*** For your reading pleasure, check out a new blog post by UAC Forecaster, Drew Hardesty, "Utah – The Greatest...*Rain* on Earth?!?" and this from UAC Director Paige Pagnucco - Weak Snow: Today’s Surface, Tomorrow’s Avalanche Problem
Persistent fair and mild weather will continue in the mountains through the weekend. Skies will be mostly sunny again today with high temperatures at 8500 feet near 44°F. Light winds will blow from the east-southeast. Under a strong high-pressure system, we can expect a repeat of today's conditions tomorrow. Forecasted timing and amounts are still uncertain, but clouds will start stacking up on Sunday night, and a much-heralded storm system from the northwest will begin to impact the Logan Zone around Monday afternoon, and at last, snow is likely. A cool and unsettled weather pattern will remain over the area through the remainder of the upcoming week.
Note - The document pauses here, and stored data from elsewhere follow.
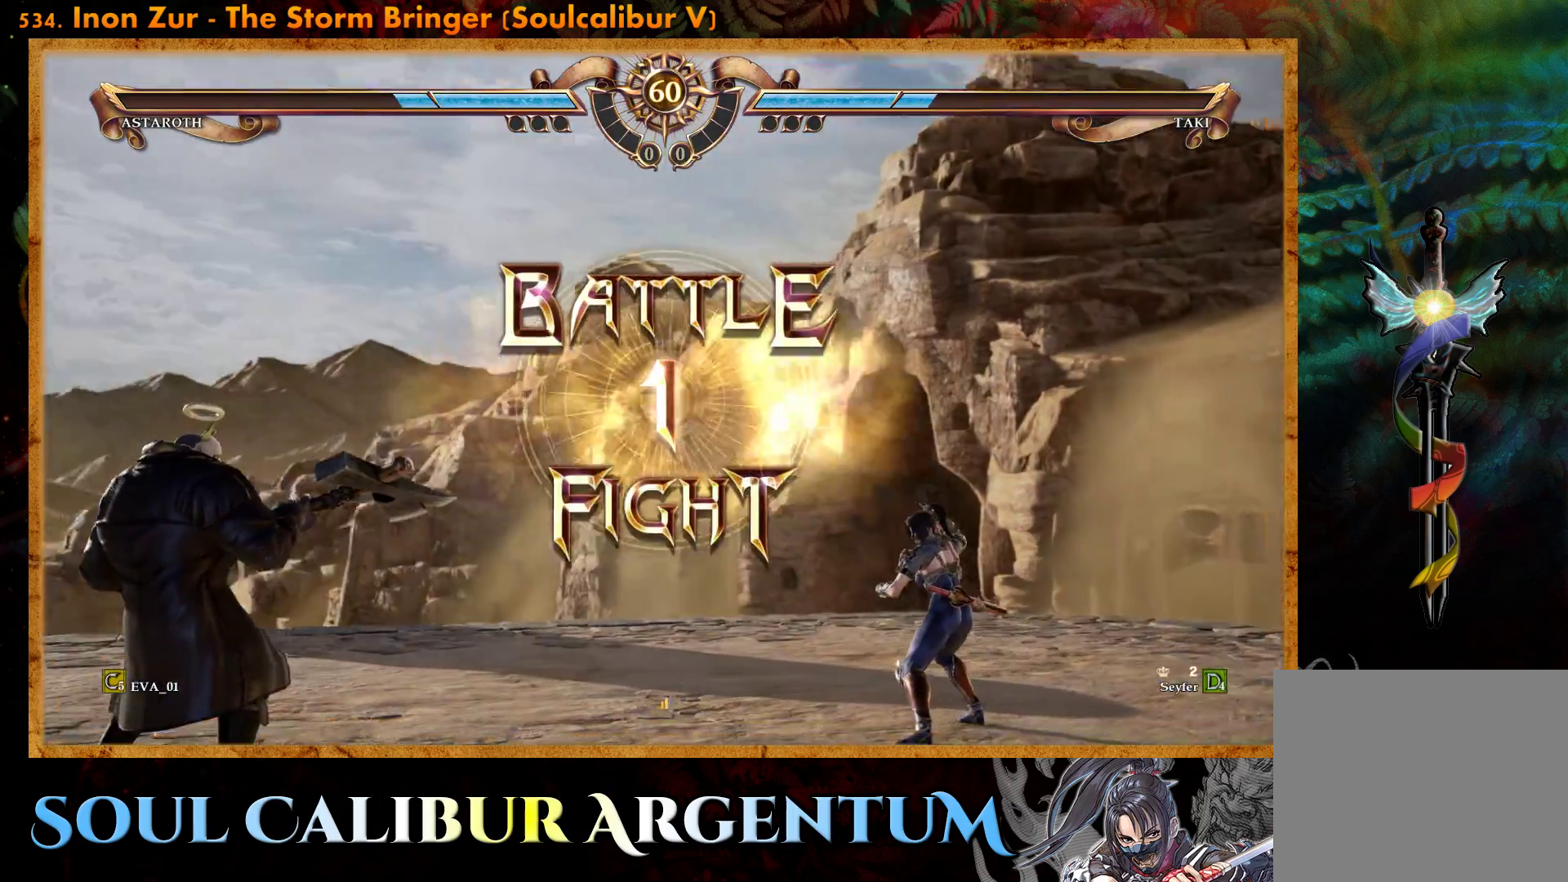
{"buttons": ["DPAD_LEFT"], "right_stick": "center", "events": [[233, "DPAD_LEFT", "up"], [350, "DPAD_LEFT", "down"]]}
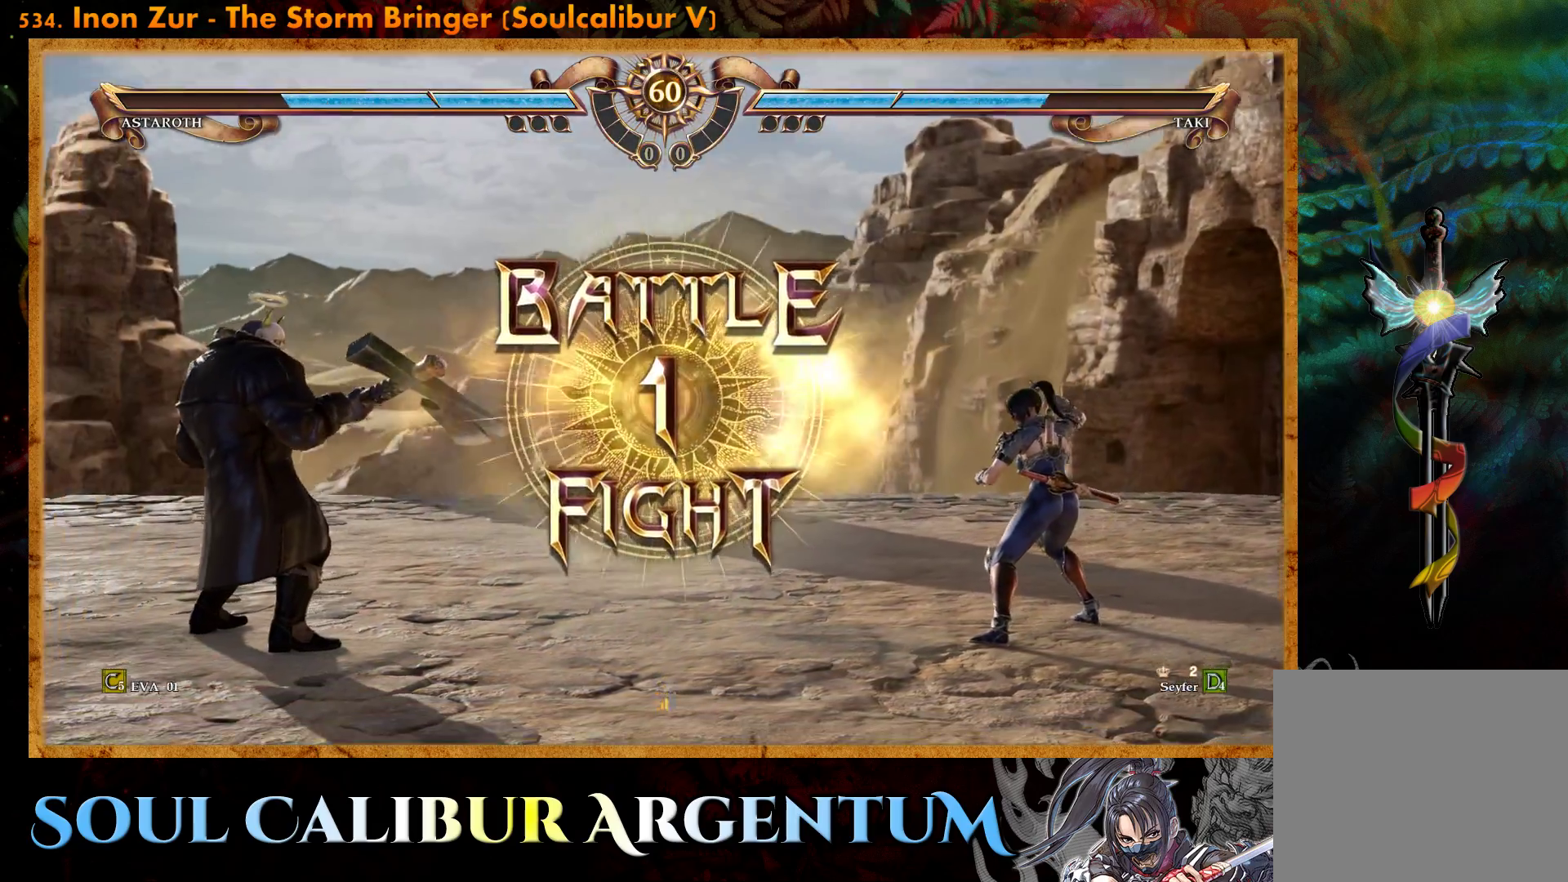
{"buttons": [], "right_stick": "center", "events": [[17, "DPAD_LEFT", "up"]]}
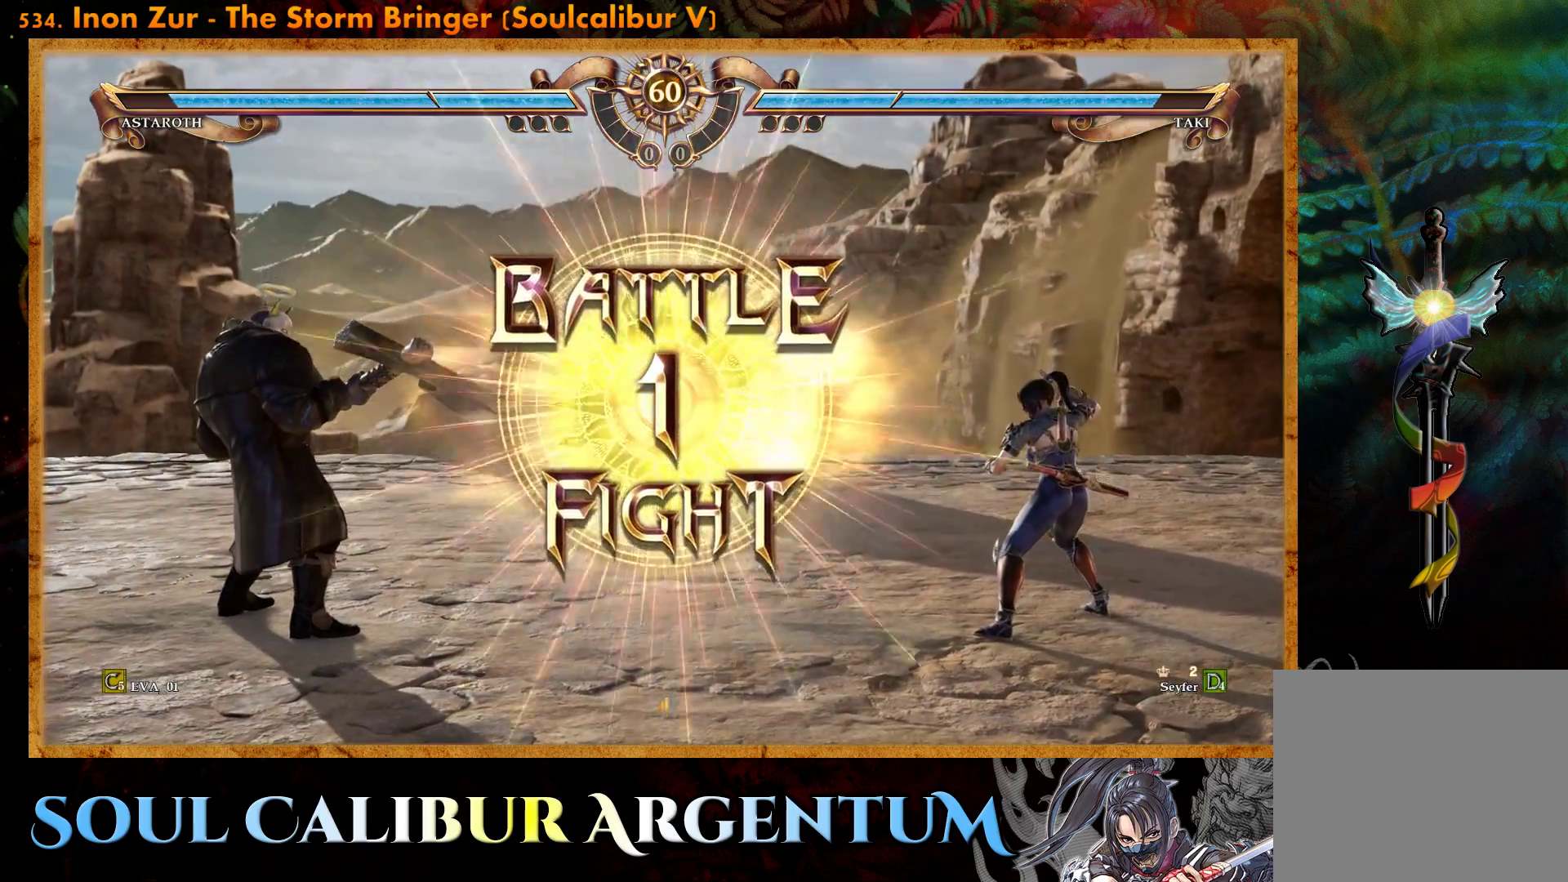
{"buttons": [], "right_stick": "center", "events": [[167, "DPAD_RIGHT", "down"], [267, "DPAD_RIGHT", "up"], [433, "DPAD_UP", "down"], [500, "DPAD_UP", "up"]]}
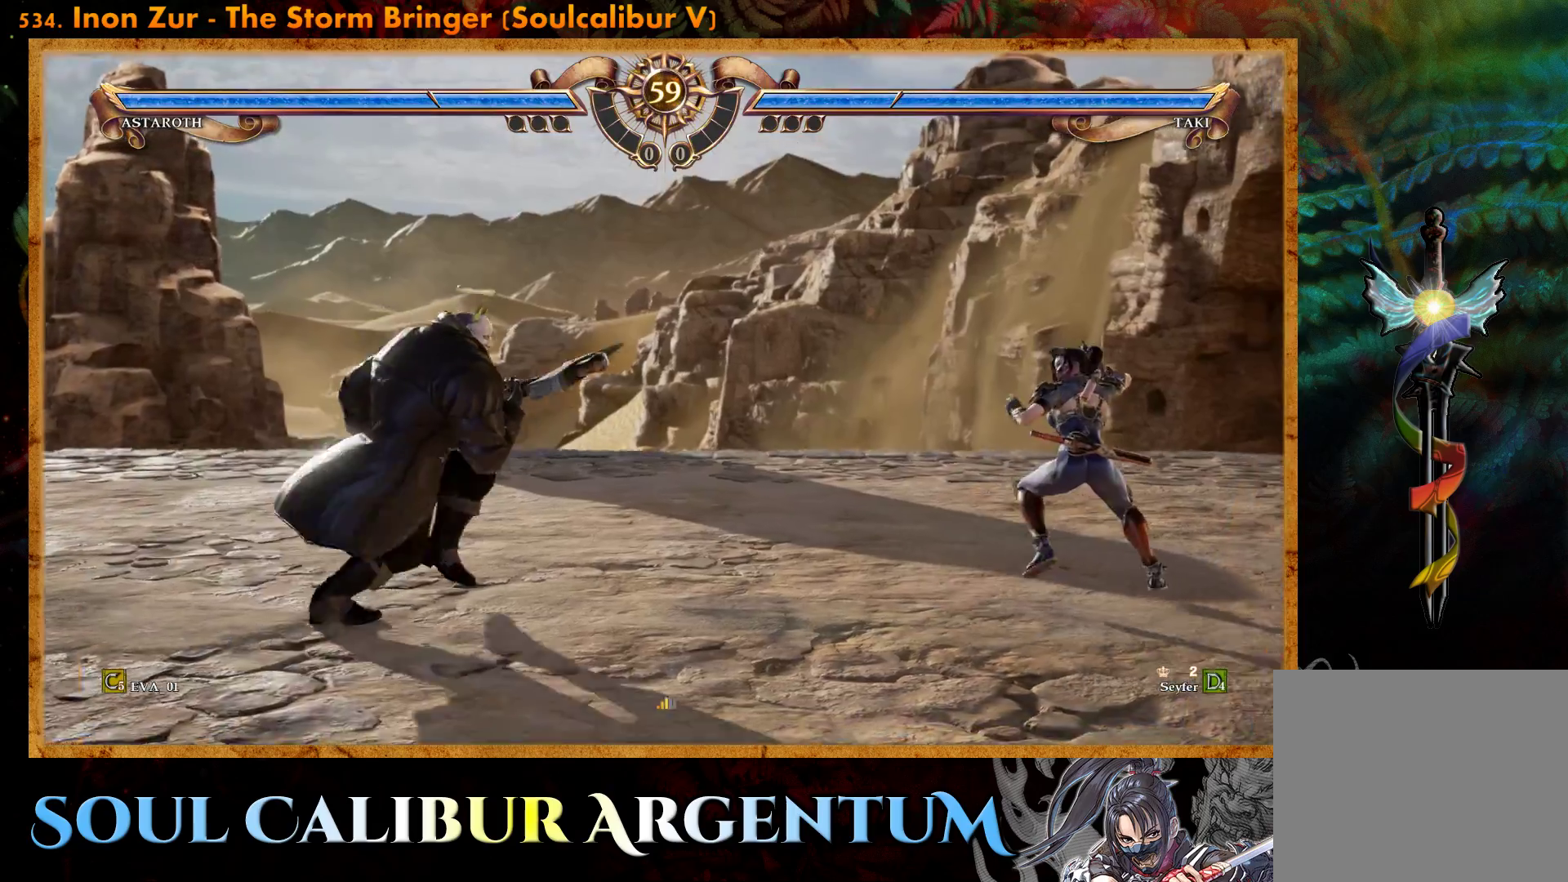
{"buttons": ["DPAD_UP"], "right_stick": "center", "events": [[117, "DPAD_UP", "down"], [183, "DPAD_UP", "up"], [267, "DPAD_UP", "down"]]}
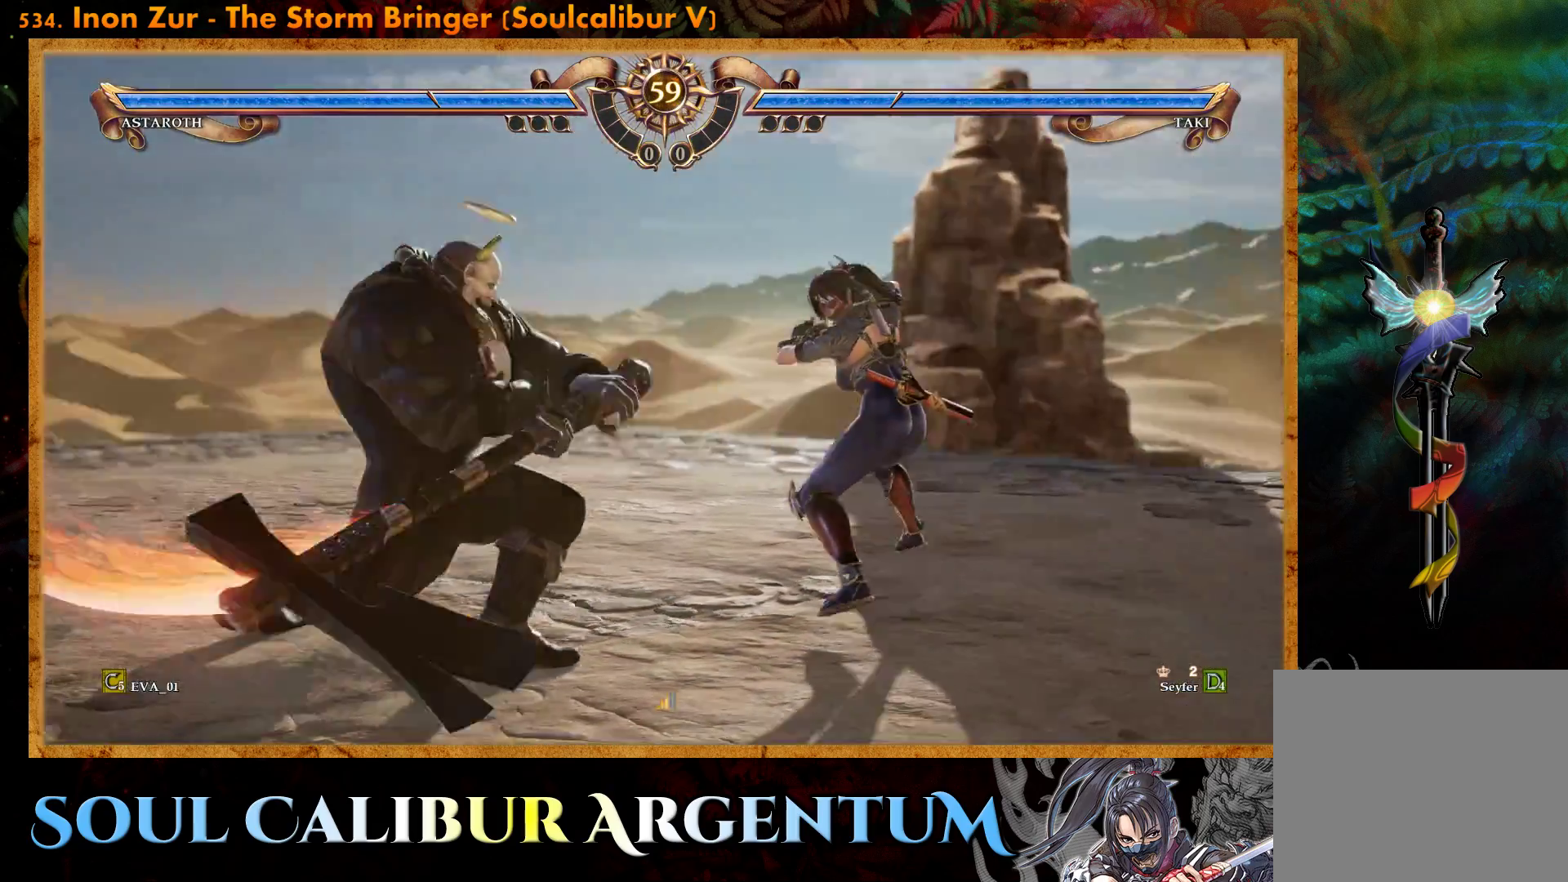
{"buttons": ["CROSS"], "right_stick": "center", "events": [[267, "DPAD_UP", "up"], [350, "CROSS", "down"]]}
This morning, at the UAC Card Canyon weather station at 8700 feet, the temperature is 37°F, and there is 41 inches of total snow. The Tony Grove Snotel at 8400 feet reports 39°F and 53 inches of total snow. On the summit of Logan Peak (9700 feet), the wind is blowing 19 mph from the north. It's 32°F on Paris Peak at 9500 feet, and the wind is blowing 15 to 20 mph from the north-northeast.

We'll find a wide variety of snow surface conditions in the backcountry today. There are still scraps of nice powder-like riding to be found in sheltered terrain, on low-angled slopes, and in the trees. And if you're willing to travel over stretches of bare ground, you can find untrammeled snow with only animal tracks.
Different kinds of weak layers have developed on and near the snow surface in the past couple of weeks, and these will lead to dangerous avalanche conditions when buried by inevitable future snows. After a few weeks with minimal snow accumulations, the snow is generally stable, and large avalanches are unlikely. Even so, stiff wind slabs of redeposited snow can be found near ridge tops and in and around terrain features like sub-ridges, gully walls, cliff bands, and mid-slope rollovers. A person might trigger a small wind slab avalanche where a stiff drift rests on preexisting weak surface snow. Small loose avalanches are also possible on very steep slopes, entraining wet snow in sunny terrain, and sugary, faceted snow in shady or northerly terrain. The snow cover is quite thin at lower elevations, with sunny slopes below about 7000 feet in elevation completely bare of snow.
No significant avalanches have been reported recently. For all observations and avalanche activity in the Logan Zone, go HERE

A small recent wind slab avalanche was observed on the west side of Cherry Peak on Monday.